**TASK GOAL**: When you find the line with "APPEARANCE. COURT" among the records below, reproduce it and each line after it exactly, ending with the line with "(DEFT SIGNED MINUTE)".

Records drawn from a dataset

* * *

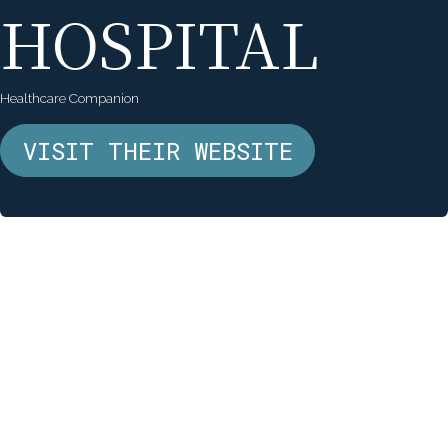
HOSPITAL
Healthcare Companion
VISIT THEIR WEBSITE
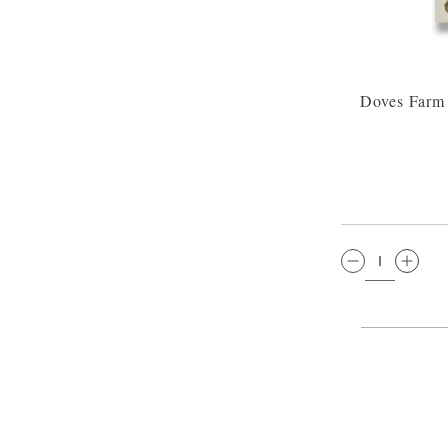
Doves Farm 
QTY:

* * *

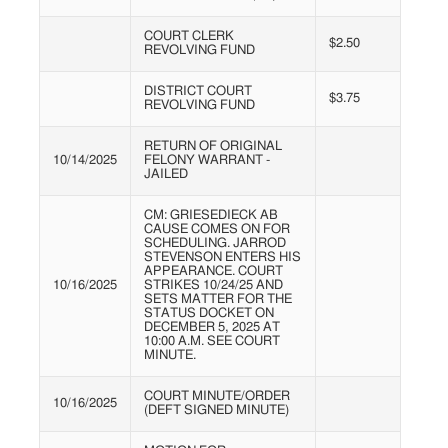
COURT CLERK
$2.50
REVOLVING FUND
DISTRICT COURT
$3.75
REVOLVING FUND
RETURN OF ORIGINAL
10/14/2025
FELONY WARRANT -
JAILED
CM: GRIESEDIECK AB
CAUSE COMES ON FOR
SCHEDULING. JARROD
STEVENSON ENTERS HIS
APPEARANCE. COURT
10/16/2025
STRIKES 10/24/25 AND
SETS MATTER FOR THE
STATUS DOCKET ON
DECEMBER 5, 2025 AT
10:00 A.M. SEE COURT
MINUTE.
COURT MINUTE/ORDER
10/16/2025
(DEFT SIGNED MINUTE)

* * *

**ANSWER TO THIS TASK**:
APPEARANCE. COURT
10/16/2025
STRIKES 10/24/25 AND
SETS MATTER FOR THE
STATUS DOCKET ON
DECEMBER 5, 2025 AT
10:00 A.M. SEE COURT
MINUTE.
COURT MINUTE/ORDER
10/16/2025
(DEFT SIGNED MINUTE)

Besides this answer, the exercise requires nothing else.